The above chunks set up all samples for all markers and only need to be done
once per analysis. The following steps will need to be repeated as many times as
the number of microsatellite markers you have.

Using the `score_markers_rev3` function (adapted from `Fragman`), you can
score genotyped peaks based on size (weight) and intensity (height). This
function bins peaks by comparing observed fragment sizes to expected
microsatellite fragment sizes.

**Key Parameters to Customize**

* `my.inds`: The object containing your .fsa data.

* `channel`: The fluorescence channel to analyze (e.g., 1 = blue, 2 = green, etc.).

* `panel`: Expected fragment sizes for your sample.

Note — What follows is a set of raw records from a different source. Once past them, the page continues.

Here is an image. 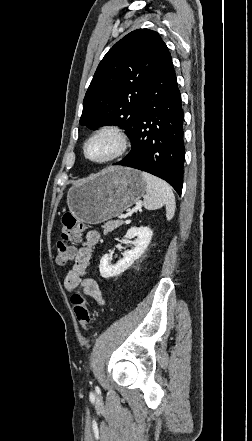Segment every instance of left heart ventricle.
<instances>
[{
	"label": "left heart ventricle",
	"mask_w": 252,
	"mask_h": 441,
	"mask_svg": "<svg viewBox=\"0 0 252 441\" xmlns=\"http://www.w3.org/2000/svg\"><path fill=\"white\" fill-rule=\"evenodd\" d=\"M116 148V141L111 136H100L87 146V153L92 159H103L111 155Z\"/></svg>",
	"instance_id": "obj_1"
}]
</instances>
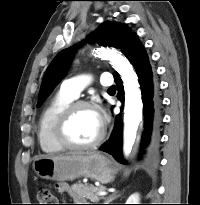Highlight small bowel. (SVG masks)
I'll return each mask as SVG.
<instances>
[{"instance_id": "1", "label": "small bowel", "mask_w": 200, "mask_h": 205, "mask_svg": "<svg viewBox=\"0 0 200 205\" xmlns=\"http://www.w3.org/2000/svg\"><path fill=\"white\" fill-rule=\"evenodd\" d=\"M57 190L61 194H68L70 192V187L66 183H60L57 185Z\"/></svg>"}]
</instances>
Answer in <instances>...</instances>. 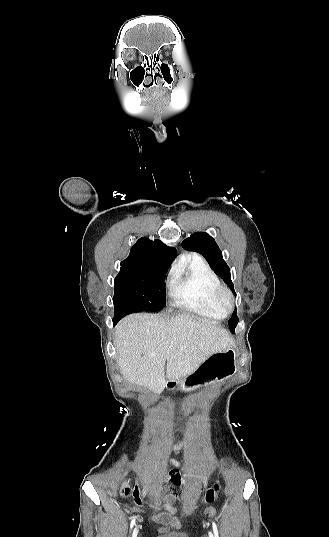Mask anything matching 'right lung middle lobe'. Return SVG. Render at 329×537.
Segmentation results:
<instances>
[{
    "mask_svg": "<svg viewBox=\"0 0 329 537\" xmlns=\"http://www.w3.org/2000/svg\"><path fill=\"white\" fill-rule=\"evenodd\" d=\"M167 266L151 265L122 270L114 280L115 317H122L140 309L160 310L165 306V276Z\"/></svg>",
    "mask_w": 329,
    "mask_h": 537,
    "instance_id": "dd1d6c3e",
    "label": "right lung middle lobe"
}]
</instances>
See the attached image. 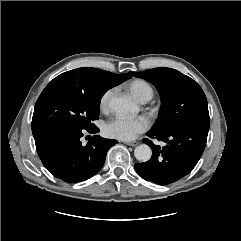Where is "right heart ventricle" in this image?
Here are the masks:
<instances>
[{
	"label": "right heart ventricle",
	"instance_id": "e07e8e85",
	"mask_svg": "<svg viewBox=\"0 0 241 241\" xmlns=\"http://www.w3.org/2000/svg\"><path fill=\"white\" fill-rule=\"evenodd\" d=\"M127 89L138 101H148L153 97L152 86L143 79H135L128 83Z\"/></svg>",
	"mask_w": 241,
	"mask_h": 241
}]
</instances>
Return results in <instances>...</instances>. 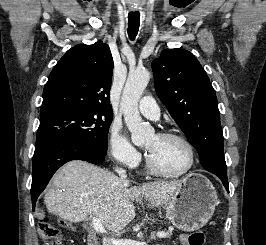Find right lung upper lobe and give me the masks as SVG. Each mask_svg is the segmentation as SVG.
Returning a JSON list of instances; mask_svg holds the SVG:
<instances>
[{"label":"right lung upper lobe","mask_w":266,"mask_h":245,"mask_svg":"<svg viewBox=\"0 0 266 245\" xmlns=\"http://www.w3.org/2000/svg\"><path fill=\"white\" fill-rule=\"evenodd\" d=\"M113 59L108 45H76L53 68L43 90L40 120L63 111L97 107L112 111Z\"/></svg>","instance_id":"right-lung-upper-lobe-1"}]
</instances>
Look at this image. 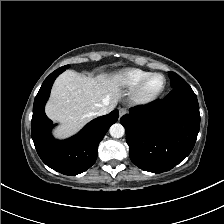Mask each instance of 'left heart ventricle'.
<instances>
[{
	"mask_svg": "<svg viewBox=\"0 0 224 224\" xmlns=\"http://www.w3.org/2000/svg\"><path fill=\"white\" fill-rule=\"evenodd\" d=\"M164 83V77L161 75L151 77L144 87V94L150 96L158 93L163 88Z\"/></svg>",
	"mask_w": 224,
	"mask_h": 224,
	"instance_id": "1",
	"label": "left heart ventricle"
}]
</instances>
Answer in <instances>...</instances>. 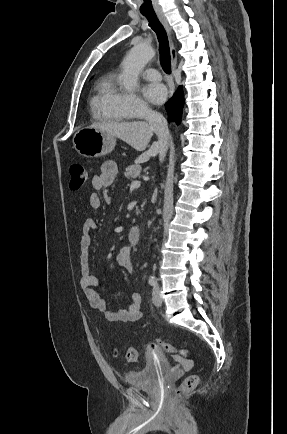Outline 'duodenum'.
Masks as SVG:
<instances>
[{
	"instance_id": "1",
	"label": "duodenum",
	"mask_w": 287,
	"mask_h": 434,
	"mask_svg": "<svg viewBox=\"0 0 287 434\" xmlns=\"http://www.w3.org/2000/svg\"><path fill=\"white\" fill-rule=\"evenodd\" d=\"M140 229L137 226H132L128 231V240L131 244H137L140 241Z\"/></svg>"
}]
</instances>
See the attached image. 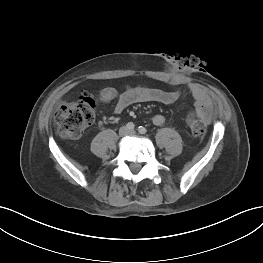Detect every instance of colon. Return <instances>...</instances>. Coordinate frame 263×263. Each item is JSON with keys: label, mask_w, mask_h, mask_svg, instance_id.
Listing matches in <instances>:
<instances>
[{"label": "colon", "mask_w": 263, "mask_h": 263, "mask_svg": "<svg viewBox=\"0 0 263 263\" xmlns=\"http://www.w3.org/2000/svg\"><path fill=\"white\" fill-rule=\"evenodd\" d=\"M58 133L65 139H76L91 125L95 118V102L89 96H82L77 102L61 106L55 113ZM186 122L193 136L203 138L207 127L194 113H189Z\"/></svg>", "instance_id": "colon-1"}]
</instances>
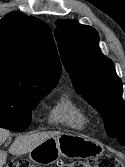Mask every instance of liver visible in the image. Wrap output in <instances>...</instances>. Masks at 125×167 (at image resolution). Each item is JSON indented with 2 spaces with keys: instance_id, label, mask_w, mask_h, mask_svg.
<instances>
[{
  "instance_id": "1",
  "label": "liver",
  "mask_w": 125,
  "mask_h": 167,
  "mask_svg": "<svg viewBox=\"0 0 125 167\" xmlns=\"http://www.w3.org/2000/svg\"><path fill=\"white\" fill-rule=\"evenodd\" d=\"M60 134L61 132L59 131H49L18 136L10 146L9 152L13 155L29 153L42 142ZM9 135L10 132L8 130L0 128V145L8 138ZM6 159L7 152L0 150V167H3V165L6 163Z\"/></svg>"
}]
</instances>
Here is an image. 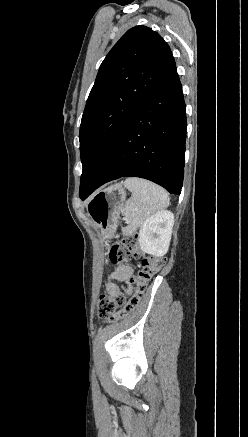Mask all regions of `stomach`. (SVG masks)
Segmentation results:
<instances>
[{
  "instance_id": "stomach-1",
  "label": "stomach",
  "mask_w": 248,
  "mask_h": 437,
  "mask_svg": "<svg viewBox=\"0 0 248 437\" xmlns=\"http://www.w3.org/2000/svg\"><path fill=\"white\" fill-rule=\"evenodd\" d=\"M126 194L121 185H113L95 194L87 203V212L92 221L100 228L104 238H110L117 226V220L123 212Z\"/></svg>"
}]
</instances>
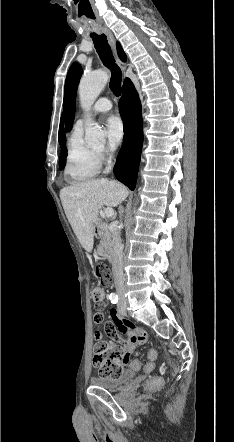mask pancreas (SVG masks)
Instances as JSON below:
<instances>
[{"label":"pancreas","instance_id":"1","mask_svg":"<svg viewBox=\"0 0 234 442\" xmlns=\"http://www.w3.org/2000/svg\"><path fill=\"white\" fill-rule=\"evenodd\" d=\"M102 238L100 241L98 252L103 256H107V252L111 249V233L107 223H102Z\"/></svg>","mask_w":234,"mask_h":442}]
</instances>
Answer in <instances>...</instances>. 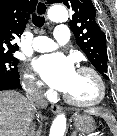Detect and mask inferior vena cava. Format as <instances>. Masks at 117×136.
<instances>
[{
  "label": "inferior vena cava",
  "mask_w": 117,
  "mask_h": 136,
  "mask_svg": "<svg viewBox=\"0 0 117 136\" xmlns=\"http://www.w3.org/2000/svg\"><path fill=\"white\" fill-rule=\"evenodd\" d=\"M27 100L28 102L32 105L34 108L32 110V113H30V124L28 125V131H27V136H38V131H37V122H38V113L39 110L36 108H46L47 107V101L44 97L43 90L38 88L37 86L33 87V90L27 95Z\"/></svg>",
  "instance_id": "1"
}]
</instances>
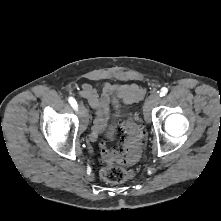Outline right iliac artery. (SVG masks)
Returning a JSON list of instances; mask_svg holds the SVG:
<instances>
[{"label":"right iliac artery","instance_id":"82829eb1","mask_svg":"<svg viewBox=\"0 0 221 221\" xmlns=\"http://www.w3.org/2000/svg\"><path fill=\"white\" fill-rule=\"evenodd\" d=\"M68 102L70 103V105H71L75 110H77L78 105H77L76 100H75L73 97H69V98H68Z\"/></svg>","mask_w":221,"mask_h":221}]
</instances>
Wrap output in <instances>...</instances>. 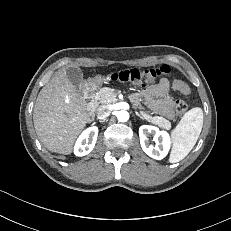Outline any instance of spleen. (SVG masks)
<instances>
[{
    "instance_id": "3e777b00",
    "label": "spleen",
    "mask_w": 231,
    "mask_h": 231,
    "mask_svg": "<svg viewBox=\"0 0 231 231\" xmlns=\"http://www.w3.org/2000/svg\"><path fill=\"white\" fill-rule=\"evenodd\" d=\"M203 127V111L192 108L184 114L179 124L172 130L173 149L169 162L176 163L184 159L196 144Z\"/></svg>"
}]
</instances>
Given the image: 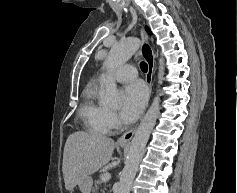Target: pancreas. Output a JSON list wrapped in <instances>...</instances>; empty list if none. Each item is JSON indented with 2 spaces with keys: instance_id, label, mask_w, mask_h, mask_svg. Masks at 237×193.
Listing matches in <instances>:
<instances>
[{
  "instance_id": "1",
  "label": "pancreas",
  "mask_w": 237,
  "mask_h": 193,
  "mask_svg": "<svg viewBox=\"0 0 237 193\" xmlns=\"http://www.w3.org/2000/svg\"><path fill=\"white\" fill-rule=\"evenodd\" d=\"M102 176L103 174H100L99 179H97L95 181V189H94V193H96V190L99 188V186L102 184ZM104 190H106V188H104Z\"/></svg>"
}]
</instances>
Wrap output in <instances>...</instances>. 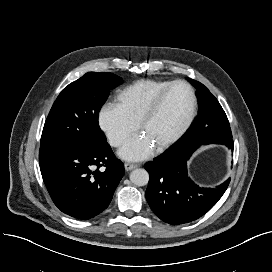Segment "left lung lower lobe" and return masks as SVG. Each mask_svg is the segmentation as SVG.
<instances>
[{
	"label": "left lung lower lobe",
	"instance_id": "obj_1",
	"mask_svg": "<svg viewBox=\"0 0 272 272\" xmlns=\"http://www.w3.org/2000/svg\"><path fill=\"white\" fill-rule=\"evenodd\" d=\"M206 142L200 134L188 131L163 154L144 167L150 179L145 193L152 211L164 222L179 225L198 219L207 213L226 191L230 178L215 188L195 184L187 173L186 162L192 153ZM219 144L233 151L232 138Z\"/></svg>",
	"mask_w": 272,
	"mask_h": 272
}]
</instances>
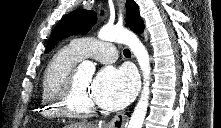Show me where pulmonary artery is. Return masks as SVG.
Returning a JSON list of instances; mask_svg holds the SVG:
<instances>
[{
  "label": "pulmonary artery",
  "instance_id": "obj_1",
  "mask_svg": "<svg viewBox=\"0 0 221 128\" xmlns=\"http://www.w3.org/2000/svg\"><path fill=\"white\" fill-rule=\"evenodd\" d=\"M83 58L92 57L102 63L114 62L118 51L112 41H99L93 37L75 38L70 43Z\"/></svg>",
  "mask_w": 221,
  "mask_h": 128
}]
</instances>
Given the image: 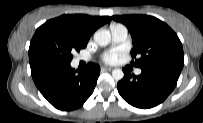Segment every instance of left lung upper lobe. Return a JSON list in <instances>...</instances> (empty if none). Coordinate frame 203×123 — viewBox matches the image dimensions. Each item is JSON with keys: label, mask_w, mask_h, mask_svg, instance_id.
<instances>
[{"label": "left lung upper lobe", "mask_w": 203, "mask_h": 123, "mask_svg": "<svg viewBox=\"0 0 203 123\" xmlns=\"http://www.w3.org/2000/svg\"><path fill=\"white\" fill-rule=\"evenodd\" d=\"M112 18L126 25L131 33V55L137 57L131 62L134 66L182 70L184 54L181 41L166 23L147 15H116Z\"/></svg>", "instance_id": "1"}]
</instances>
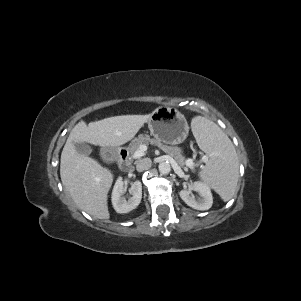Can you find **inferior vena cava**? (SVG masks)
Masks as SVG:
<instances>
[{"mask_svg":"<svg viewBox=\"0 0 301 301\" xmlns=\"http://www.w3.org/2000/svg\"><path fill=\"white\" fill-rule=\"evenodd\" d=\"M151 163L152 161L150 158H144L140 160L136 166L137 171L141 172V171L148 170L151 167Z\"/></svg>","mask_w":301,"mask_h":301,"instance_id":"1","label":"inferior vena cava"}]
</instances>
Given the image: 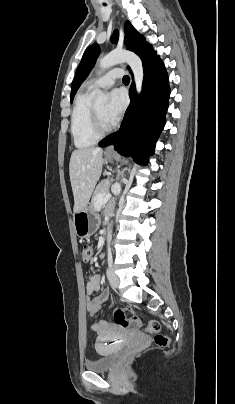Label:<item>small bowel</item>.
<instances>
[{
  "label": "small bowel",
  "mask_w": 235,
  "mask_h": 404,
  "mask_svg": "<svg viewBox=\"0 0 235 404\" xmlns=\"http://www.w3.org/2000/svg\"><path fill=\"white\" fill-rule=\"evenodd\" d=\"M101 287V277L94 274L90 277L89 282L86 286L87 294L91 295L100 290ZM107 299V294L105 292L101 293L98 297L94 299H89L87 301V310L91 316L98 314L102 308V305ZM92 330L97 333V345L102 342L107 341L111 338H116L120 335L119 328L114 324L107 322L105 320H97L93 322L91 326Z\"/></svg>",
  "instance_id": "1"
}]
</instances>
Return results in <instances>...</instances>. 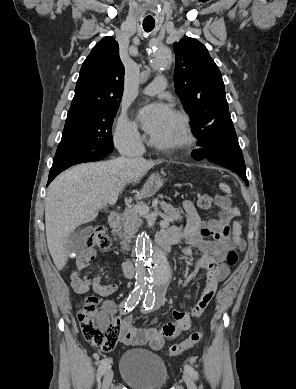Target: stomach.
Masks as SVG:
<instances>
[{"instance_id":"obj_1","label":"stomach","mask_w":296,"mask_h":389,"mask_svg":"<svg viewBox=\"0 0 296 389\" xmlns=\"http://www.w3.org/2000/svg\"><path fill=\"white\" fill-rule=\"evenodd\" d=\"M156 176L158 177H150L146 184L144 185L141 194L143 196H150L152 195L155 191L159 189L161 186V181L159 178L163 176V173L161 171H158L156 173Z\"/></svg>"}]
</instances>
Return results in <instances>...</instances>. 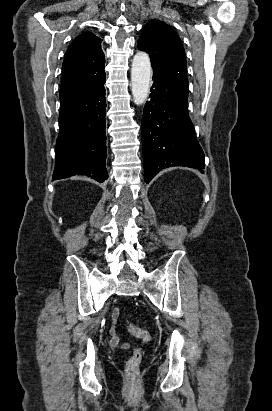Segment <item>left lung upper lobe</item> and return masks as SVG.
<instances>
[{
	"label": "left lung upper lobe",
	"instance_id": "5c2ea615",
	"mask_svg": "<svg viewBox=\"0 0 272 411\" xmlns=\"http://www.w3.org/2000/svg\"><path fill=\"white\" fill-rule=\"evenodd\" d=\"M137 46L149 53L153 72L188 91L185 50L170 26L160 20H150L143 27Z\"/></svg>",
	"mask_w": 272,
	"mask_h": 411
}]
</instances>
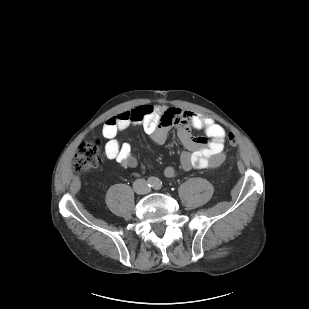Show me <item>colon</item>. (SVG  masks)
<instances>
[{
	"label": "colon",
	"mask_w": 309,
	"mask_h": 309,
	"mask_svg": "<svg viewBox=\"0 0 309 309\" xmlns=\"http://www.w3.org/2000/svg\"><path fill=\"white\" fill-rule=\"evenodd\" d=\"M229 143L235 146L238 142L235 134H229ZM103 164V158L101 154L100 141L94 140L81 144L75 154L73 161V168L78 173H89Z\"/></svg>",
	"instance_id": "obj_1"
}]
</instances>
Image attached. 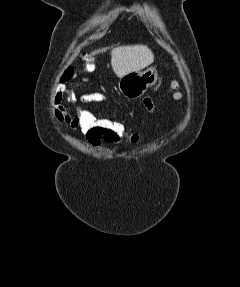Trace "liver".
I'll list each match as a JSON object with an SVG mask.
<instances>
[{
    "instance_id": "6515ba94",
    "label": "liver",
    "mask_w": 240,
    "mask_h": 287,
    "mask_svg": "<svg viewBox=\"0 0 240 287\" xmlns=\"http://www.w3.org/2000/svg\"><path fill=\"white\" fill-rule=\"evenodd\" d=\"M105 50V48L95 50L89 57L103 53ZM153 61L154 55L146 45L118 46L111 50V66L118 77L143 69Z\"/></svg>"
}]
</instances>
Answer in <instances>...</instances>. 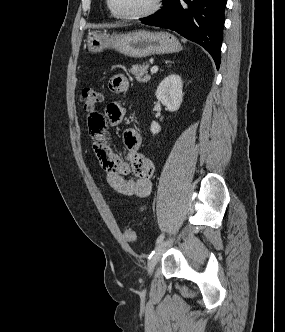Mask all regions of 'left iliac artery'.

* `Ladder`: The ladder associated with your dataset.

* `init.thresh`: RFU value threshold to consider a peak valid.

* `ploidy`: The number of possible alleles per marker (e.g., for diploids, ploidy = 2).

Other options like `window` (distance from the expected size to count as a
peak) and `shift` (handling stutter peaks) can be adjusted as needed.
Refer to the `Fragman` documentation for detailed explanations.

**Additional Updates of `score_markers_rev390`**

* Allows separate left/right **"window"** search specifications.

* Disables progress bars and unused options like electrogram plotting.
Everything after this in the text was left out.